(AIM OF THE TASK)
Make an exact copy of every entry, from the first line to the last.

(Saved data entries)
● ● ● ● ●

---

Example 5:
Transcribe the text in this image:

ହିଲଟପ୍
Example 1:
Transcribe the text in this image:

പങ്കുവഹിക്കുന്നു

● ● ● ● ●

(EXERCISE RESULT)
---

Example 5:
Transcribe the text in this image:

ହିଲଟପ୍
Example 1:
Transcribe the text in this image:

പങ്കുവഹിക്കുന്നു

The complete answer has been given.